Ein Kraken von nem Kilo ist meist kein Jahr alt^^ gehen eh nach 2,5 max. 3 Jahren ein und dienen ihrer Brut als erstes Futter...
lg


----------



## Lionfish (29. April 2017)

*AW: Squid jigging Kanaren - welche (meiner) Ruten ist am besten?*

Also es gibt dort Bereiche wo die Felsen ganz seicht ins Wasser abfallen, und es gibt Spots wo du direkt vom Ufer aus auf 20 Meter Wassertiefe kommst. Meistens sollte man Wurfweiten nicht unter 10 Meter anpeilen, weil man sonst Gefahr läuft dass eine Pose zu schnell abgetrieben wird oder sich ein Grundblei im Uferbereich verfängt.


Als ich die letzten Male dort war, war ich gewohnheitsmässig eher ein Abend-Angler. Tagsüber die Insel angeguckt, und dann abends nach dem Abendessen im Hotel Sachen ins Auto gepackt und los zu nem schönen Angelplatz... 

Die Abend-Zeit scheint da allgemein recht "fängig" zu sein... hab dort im dunkeln so Sachen wie ne kapitale Geissbrasse und Muränen gefangen und so. Aber das ist ein anderes Thema...


----------

*GEGEBENES MATERIAL:*
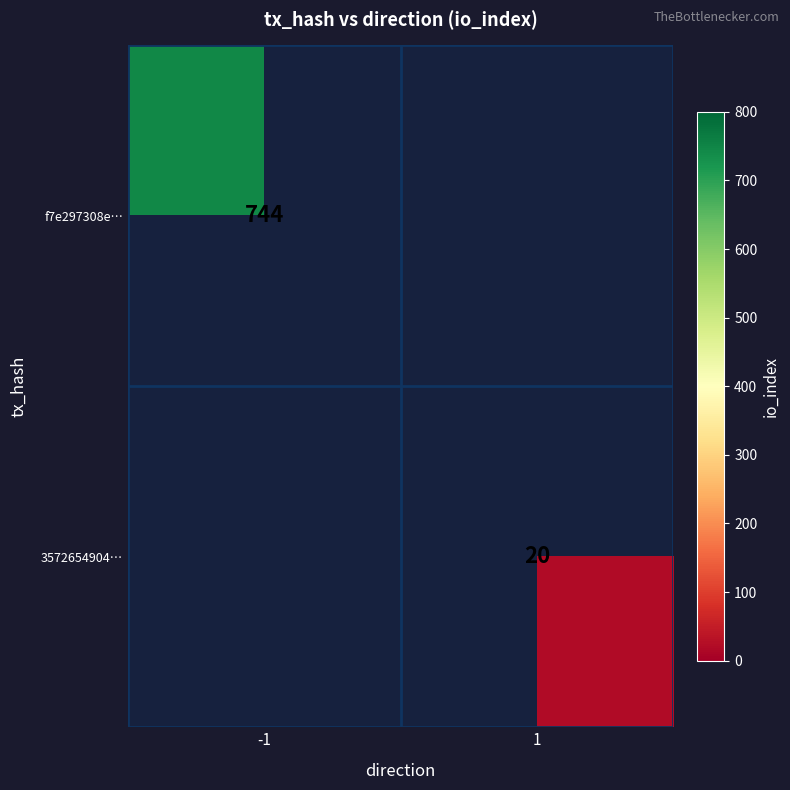

True or false: f7e297308e… has a value of 744 at -1.

True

*AUFGABEN:*
[a] Gib den Abschnitt des Ausgangstexts wortwörtlich wieder, beginnend mit "## Lionfish (29." und fortlaufend bis einschließlich "ein anderes Thema...".
[b] Fasse den Ausgangstext in zwei Sätzen zusammen.
[c] Welche Wurfweite sollte man laut dem Ausgangstext meistens nicht unterschreiten?

*LÖSUNGEN:*
[a]
## Lionfish (29. April 2017)

*AW: Squid jigging Kanaren - welche (meiner) Ruten ist am besten?*

Also es gibt dort Bereiche wo die Felsen ganz seicht ins Wasser abfallen, und es gibt Spots wo du direkt vom Ufer aus auf 20 Meter Wassertiefe kommst. Meistens sollte man Wurfweiten nicht unter 10 Meter anpeilen, weil man sonst Gefahr läuft dass eine Pose zu schnell abgetrieben wird oder sich ein Grundblei im Uferbereich verfängt.


Als ich die letzten Male dort war, war ich gewohnheitsmässig eher ein Abend-Angler. Tagsüber die Insel angeguckt, und dann abends nach dem Abendessen im Hotel Sachen ins Auto gepackt und los zu nem schönen Angelplatz... 

Die Abend-Zeit scheint da allgemein recht "fängig" zu sein... hab dort im dunkeln so Sachen wie ne kapitale Geissbrasse und Muränen gefangen und so. Aber das ist ein anderes Thema...

[b] Ein Kraken von einem Kilo ist meist kein Jahr alt, stirbt nach 2,5 bis höchstens 3 Jahren und dient seiner Brut als erstes Futter. Beim Angeln dort sollte man meist nicht unter 10 Meter weit werfen, und die Abendzeit scheint recht fängig zu sein, da im Dunkeln etwa eine kapitale Geißbrasse und Muränen gefangen wurden.

[c] 10 Meter.